══ SOURCE DATA

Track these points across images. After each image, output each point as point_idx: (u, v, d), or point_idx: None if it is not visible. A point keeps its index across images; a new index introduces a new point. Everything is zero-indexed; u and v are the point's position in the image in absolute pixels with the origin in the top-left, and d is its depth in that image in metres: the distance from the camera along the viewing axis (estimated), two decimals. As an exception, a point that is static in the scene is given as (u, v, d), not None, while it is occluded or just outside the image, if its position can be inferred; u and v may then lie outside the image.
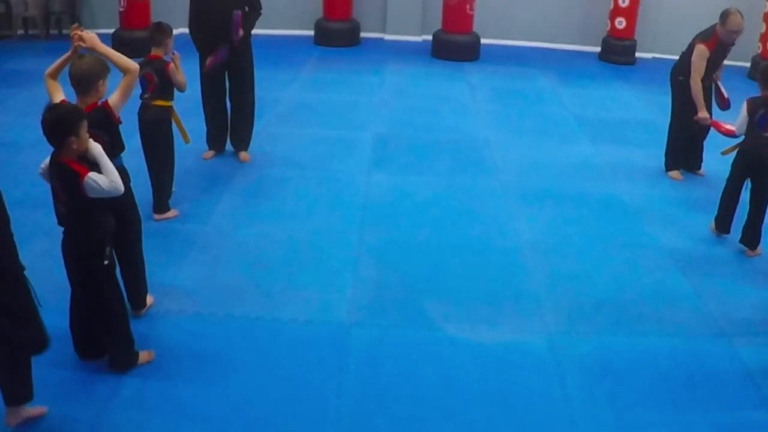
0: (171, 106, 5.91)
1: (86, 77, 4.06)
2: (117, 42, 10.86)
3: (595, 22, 12.66)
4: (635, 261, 5.78)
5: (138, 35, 10.80)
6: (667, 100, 7.60)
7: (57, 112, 3.72)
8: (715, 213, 6.28)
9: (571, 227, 6.29)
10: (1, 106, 8.60)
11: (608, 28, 12.36)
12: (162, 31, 5.82)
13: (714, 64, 7.10)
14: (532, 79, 11.03)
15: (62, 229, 4.00)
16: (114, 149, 4.18)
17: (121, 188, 3.80)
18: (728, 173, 6.12)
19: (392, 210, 6.46)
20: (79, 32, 4.16)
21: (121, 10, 11.31)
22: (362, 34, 12.86)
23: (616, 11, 12.13)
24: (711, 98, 7.27)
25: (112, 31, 11.29)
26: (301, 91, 9.71)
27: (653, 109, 9.51)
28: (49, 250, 5.30)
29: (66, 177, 3.73)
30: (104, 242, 3.91)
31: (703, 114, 6.96)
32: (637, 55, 12.34)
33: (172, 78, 5.80)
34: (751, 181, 5.97)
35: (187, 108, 6.27)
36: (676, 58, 7.54)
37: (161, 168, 6.00)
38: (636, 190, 7.11)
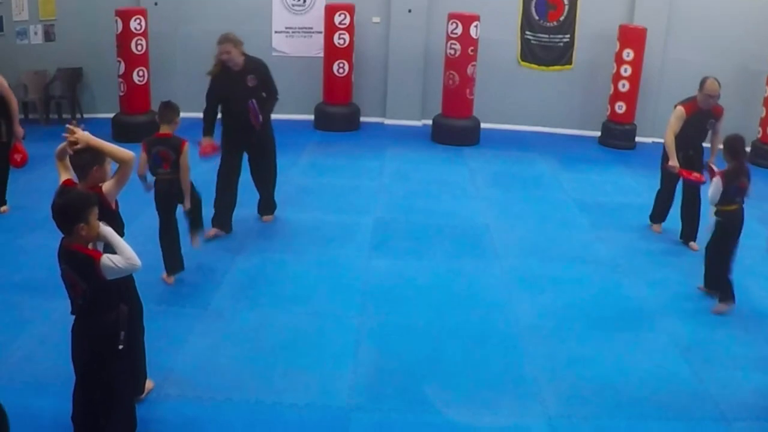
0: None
1: (79, 165, 4.25)
2: (117, 127, 11.23)
3: (594, 106, 13.08)
4: (635, 344, 5.94)
5: (138, 120, 11.20)
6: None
7: (66, 198, 3.85)
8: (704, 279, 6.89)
9: (571, 311, 6.47)
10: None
11: (608, 112, 12.75)
12: (172, 109, 6.39)
13: (695, 128, 7.79)
14: (532, 163, 11.35)
15: (69, 314, 4.08)
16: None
17: (138, 263, 3.88)
18: (713, 240, 6.69)
19: (392, 294, 6.64)
20: (70, 136, 4.22)
21: (122, 94, 11.69)
22: (362, 119, 13.22)
23: (616, 96, 12.54)
24: (701, 168, 7.61)
25: (112, 115, 11.67)
26: (301, 176, 10.00)
27: (653, 194, 9.72)
28: (48, 334, 5.49)
29: (80, 263, 3.82)
30: (119, 327, 4.00)
31: (673, 162, 7.65)
32: (637, 139, 12.69)
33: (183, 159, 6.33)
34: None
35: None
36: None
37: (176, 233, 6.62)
38: (636, 274, 7.30)
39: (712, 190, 6.48)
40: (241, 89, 7.42)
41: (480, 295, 6.73)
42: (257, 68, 7.58)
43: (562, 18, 13.23)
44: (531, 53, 13.37)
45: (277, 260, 7.23)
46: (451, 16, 11.95)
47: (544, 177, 10.65)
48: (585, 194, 9.81)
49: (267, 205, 8.31)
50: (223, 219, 7.82)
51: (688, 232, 8.11)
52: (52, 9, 12.99)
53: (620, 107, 12.46)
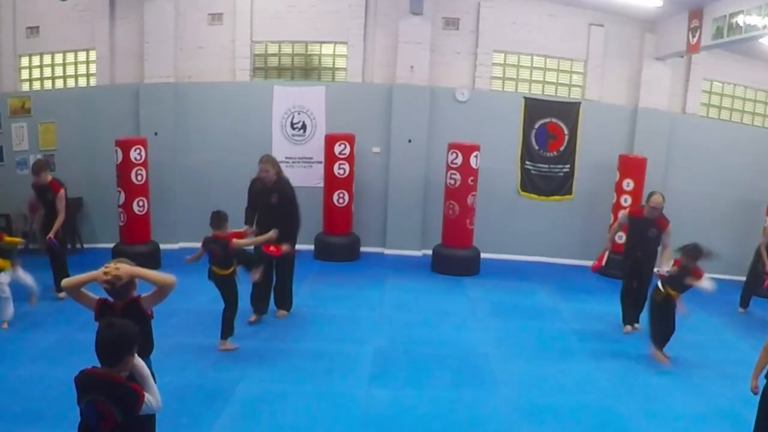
0: (232, 272, 8.51)
1: (120, 292, 4.69)
2: (117, 257, 11.51)
3: (594, 236, 13.60)
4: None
5: (138, 250, 11.60)
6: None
7: (116, 330, 4.10)
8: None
9: (570, 442, 6.76)
10: (1, 320, 9.14)
11: (609, 242, 13.24)
12: (222, 218, 8.38)
13: (640, 233, 9.75)
14: (532, 293, 11.82)
15: None
16: (144, 345, 4.71)
17: (161, 406, 4.26)
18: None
19: (393, 424, 6.92)
20: (114, 272, 4.62)
21: (122, 224, 12.22)
22: (362, 249, 13.75)
23: (617, 225, 13.05)
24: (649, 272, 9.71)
25: (112, 245, 12.15)
26: (301, 305, 10.34)
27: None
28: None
29: (123, 396, 4.05)
30: None
31: (606, 245, 10.24)
32: (638, 268, 13.07)
33: (236, 249, 8.44)
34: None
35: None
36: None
37: (232, 304, 8.53)
38: (636, 405, 7.61)
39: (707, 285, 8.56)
40: (266, 202, 9.34)
41: (480, 425, 7.01)
42: (282, 189, 9.39)
43: (562, 148, 13.97)
44: (531, 183, 14.03)
45: (277, 390, 7.54)
46: (451, 146, 12.62)
47: (544, 307, 11.08)
48: (585, 324, 10.20)
49: (282, 300, 9.92)
50: (262, 306, 9.67)
51: (631, 317, 10.09)
52: (52, 139, 13.75)
53: (620, 237, 12.82)
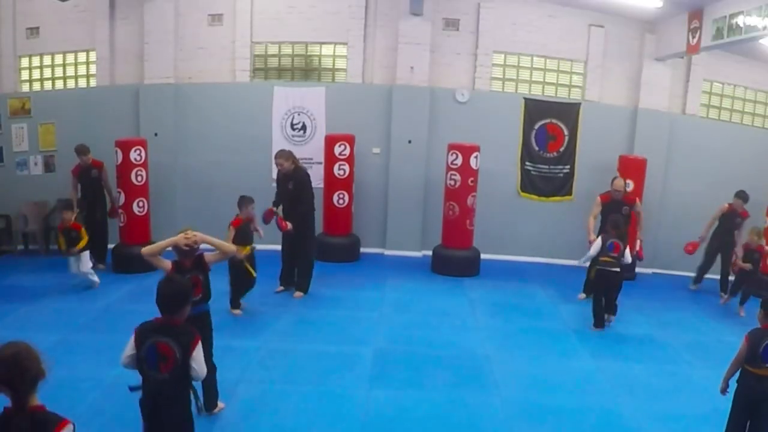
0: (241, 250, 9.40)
1: (191, 253, 6.18)
2: (117, 257, 11.68)
3: (595, 237, 13.54)
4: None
5: (138, 250, 11.58)
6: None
7: (176, 285, 4.89)
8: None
9: (570, 442, 6.77)
10: (1, 321, 9.18)
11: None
12: (246, 201, 9.72)
13: (614, 212, 10.79)
14: (532, 294, 11.83)
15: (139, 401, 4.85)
16: (206, 292, 6.35)
17: (202, 374, 4.79)
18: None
19: (392, 425, 6.94)
20: (191, 237, 6.11)
21: (121, 225, 12.22)
22: (362, 249, 13.77)
23: (617, 227, 13.05)
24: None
25: (112, 246, 12.18)
26: (301, 307, 10.42)
27: (654, 325, 10.22)
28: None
29: (181, 334, 4.71)
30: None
31: (590, 237, 10.73)
32: (638, 270, 13.18)
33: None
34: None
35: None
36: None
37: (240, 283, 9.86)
38: (636, 406, 7.63)
39: (592, 248, 10.01)
40: (284, 189, 10.71)
41: (480, 426, 7.03)
42: (297, 177, 10.62)
43: (562, 149, 13.99)
44: (531, 184, 14.05)
45: (277, 391, 7.56)
46: (451, 147, 12.64)
47: (544, 308, 11.09)
48: (585, 325, 10.20)
49: (301, 283, 11.02)
50: (287, 280, 11.11)
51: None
52: (52, 140, 13.77)
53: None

════

WHAT NEEDS TO BE DONE:
Return only the stretch of the material above from the line holding "8: (715, 213, 6.28)" through the line holding "31: (703, 114, 6.96)", copied exactly.

RESPONSE BOX:
8: (715, 213, 6.28)
9: (571, 227, 6.29)
10: (1, 106, 8.60)
11: (608, 28, 12.36)
12: (162, 31, 5.82)
13: (714, 64, 7.10)
14: (532, 79, 11.03)
15: (62, 229, 4.00)
16: (114, 149, 4.18)
17: (121, 188, 3.80)
18: (728, 173, 6.12)
19: (392, 210, 6.46)
20: (79, 32, 4.16)
21: (121, 10, 11.31)
22: (362, 34, 12.86)
23: (616, 11, 12.13)
24: (711, 98, 7.27)
25: (112, 31, 11.29)
26: (301, 91, 9.71)
27: (653, 109, 9.51)
28: (49, 250, 5.30)
29: (66, 177, 3.73)
30: (104, 242, 3.91)
31: (703, 114, 6.96)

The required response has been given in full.